▸ **Your objective**
Return the CoverCress article passage word for word, in full.

▸ **Text passage**
The deal marks an exit for CoverCress’s founders and early investors, who include Innova Memphis, Middleland Capital, Fulcrum Global Capital, Prelude Ventures, St. Louis Arch Angels, REG Ventures — the subsidiary of US biodiesel producer Renewable Energy Group (REG), and Prolog Ventures. It’s unclear what the valuation was — the company’s last Series B1 round closed on $8 million.

While cover cropping is still relatively rare in the US, it’s on the rise and the government wants to double cover crop acreage to 30 million acres by 2030 under a new Department of Agriculture (USDA) conservation program. Given there’s about 250 million acres of cropland in the US, there’s still a long way to grow from there.

The benefits of planting CoverCress go beyond the well-documented ability to improve soil health and reduce erosion by keeping land planted in the off-season; CoverCress is also a cash crop.

Derived from pennycress, a plant native to North America, and thanks to some CRISPR-based gene-editing, CoverCress has multiple uses. Oil extracted from the plant’s grain can be made into a lower carbon renewable diesel; it can also be used as high-protein meal for animal feed. Both uses can bring additional revenue to farmers’ coffers while also providing carbon sequestration benefits.

Bayer, Bunge, and Chevron have all previously invested CoverCress and helped the company get “buy-in” from the entire “farm-to-fuel” supply chain. Via its Leaps by Bayer investment arm, Bayer has enabled CoverCress to do more developments around gene-editing technologies. Bunge and Chevron, meanwhile, have supported the process of turning oilseed into renewable diesel.

The collaboration between all three companies stands to give CoverCress the resources needed to further develop and commercialize its product. The timing of the deal couldn’t be more appropriate. Recent heatwaves in parts of the world along with calls for greater food security have increased the urgency for new crop solutions.

▸ **Record set**

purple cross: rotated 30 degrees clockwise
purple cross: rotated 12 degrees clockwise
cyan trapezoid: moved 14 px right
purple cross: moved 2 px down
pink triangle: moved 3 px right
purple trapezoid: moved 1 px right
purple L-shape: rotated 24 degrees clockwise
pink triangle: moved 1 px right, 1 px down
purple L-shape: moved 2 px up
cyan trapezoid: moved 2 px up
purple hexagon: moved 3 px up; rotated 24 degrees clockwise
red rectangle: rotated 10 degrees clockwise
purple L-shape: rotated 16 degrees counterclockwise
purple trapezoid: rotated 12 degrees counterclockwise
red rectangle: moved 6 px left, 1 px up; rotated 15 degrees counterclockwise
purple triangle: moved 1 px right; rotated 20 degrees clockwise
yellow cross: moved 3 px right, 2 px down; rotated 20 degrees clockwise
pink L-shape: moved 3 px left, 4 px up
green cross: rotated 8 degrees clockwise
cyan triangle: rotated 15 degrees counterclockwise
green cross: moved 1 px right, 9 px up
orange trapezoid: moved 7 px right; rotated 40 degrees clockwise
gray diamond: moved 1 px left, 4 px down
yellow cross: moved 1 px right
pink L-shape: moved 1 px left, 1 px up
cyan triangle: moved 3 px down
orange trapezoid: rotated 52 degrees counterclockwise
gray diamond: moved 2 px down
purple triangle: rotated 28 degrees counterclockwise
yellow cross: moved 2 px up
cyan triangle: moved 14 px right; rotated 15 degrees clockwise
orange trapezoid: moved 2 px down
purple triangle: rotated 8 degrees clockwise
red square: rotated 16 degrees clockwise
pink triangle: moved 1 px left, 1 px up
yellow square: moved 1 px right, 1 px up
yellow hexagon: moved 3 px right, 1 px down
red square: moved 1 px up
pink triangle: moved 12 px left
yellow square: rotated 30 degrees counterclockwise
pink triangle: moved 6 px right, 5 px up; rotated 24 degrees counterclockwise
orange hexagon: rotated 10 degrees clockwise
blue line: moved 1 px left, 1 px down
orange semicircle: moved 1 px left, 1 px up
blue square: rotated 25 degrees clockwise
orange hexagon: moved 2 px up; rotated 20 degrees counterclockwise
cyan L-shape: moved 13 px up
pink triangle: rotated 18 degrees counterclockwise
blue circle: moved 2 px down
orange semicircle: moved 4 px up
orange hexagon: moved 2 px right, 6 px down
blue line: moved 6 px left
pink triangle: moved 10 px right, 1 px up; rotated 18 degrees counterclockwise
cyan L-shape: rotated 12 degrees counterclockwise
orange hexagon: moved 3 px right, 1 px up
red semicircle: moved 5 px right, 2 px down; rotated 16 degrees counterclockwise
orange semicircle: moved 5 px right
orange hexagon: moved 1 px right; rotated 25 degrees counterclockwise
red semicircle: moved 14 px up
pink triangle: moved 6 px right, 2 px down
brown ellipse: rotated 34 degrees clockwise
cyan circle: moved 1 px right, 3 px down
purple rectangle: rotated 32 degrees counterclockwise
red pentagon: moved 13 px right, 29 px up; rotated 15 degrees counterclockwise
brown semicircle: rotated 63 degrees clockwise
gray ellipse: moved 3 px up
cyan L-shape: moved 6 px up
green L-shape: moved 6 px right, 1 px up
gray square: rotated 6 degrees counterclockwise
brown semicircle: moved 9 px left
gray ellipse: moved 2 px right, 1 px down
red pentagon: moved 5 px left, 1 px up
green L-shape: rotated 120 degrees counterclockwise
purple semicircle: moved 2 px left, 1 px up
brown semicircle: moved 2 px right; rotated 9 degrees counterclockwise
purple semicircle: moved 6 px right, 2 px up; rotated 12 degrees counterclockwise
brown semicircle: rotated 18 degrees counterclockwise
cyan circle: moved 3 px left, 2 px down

▸ **Answer**
The deal marks an exit for CoverCress’s founders and early investors, who include Innova Memphis, Middleland Capital, Fulcrum Global Capital, Prelude Ventures, St. Louis Arch Angels, REG Ventures — the subsidiary of US biodiesel producer Renewable Energy Group (REG), and Prolog Ventures. It’s unclear what the valuation was — the company’s last Series B1 round closed on $8 million.

While cover cropping is still relatively rare in the US, it’s on the rise and the government wants to double cover crop acreage to 30 million acres by 2030 under a new Department of Agriculture (USDA) conservation program. Given there’s about 250 million acres of cropland in the US, there’s still a long way to grow from there.

The benefits of planting CoverCress go beyond the well-documented ability to improve soil health and reduce erosion by keeping land planted in the off-season; CoverCress is also a cash crop.

Derived from pennycress, a plant native to North America, and thanks to some CRISPR-based gene-editing, CoverCress has multiple uses. Oil extracted from the plant’s grain can be made into a lower carbon renewable diesel; it can also be used as high-protein meal for animal feed. Both uses can bring additional revenue to farmers’ coffers while also providing carbon sequestration benefits.

Bayer, Bunge, and Chevron have all previously invested CoverCress and helped the company get “buy-in” from the entire “farm-to-fuel” supply chain. Via its Leaps by Bayer investment arm, Bayer has enabled CoverCress to do more developments around gene-editing technologies. Bunge and Chevron, meanwhile, have supported the process of turning oilseed into renewable diesel.

The collaboration between all three companies stands to give CoverCress the resources needed to further develop and commercialize its product. The timing of the deal couldn’t be more appropriate. Recent heatwaves in parts of the world along with calls for greater food security have increased the urgency for new crop solutions.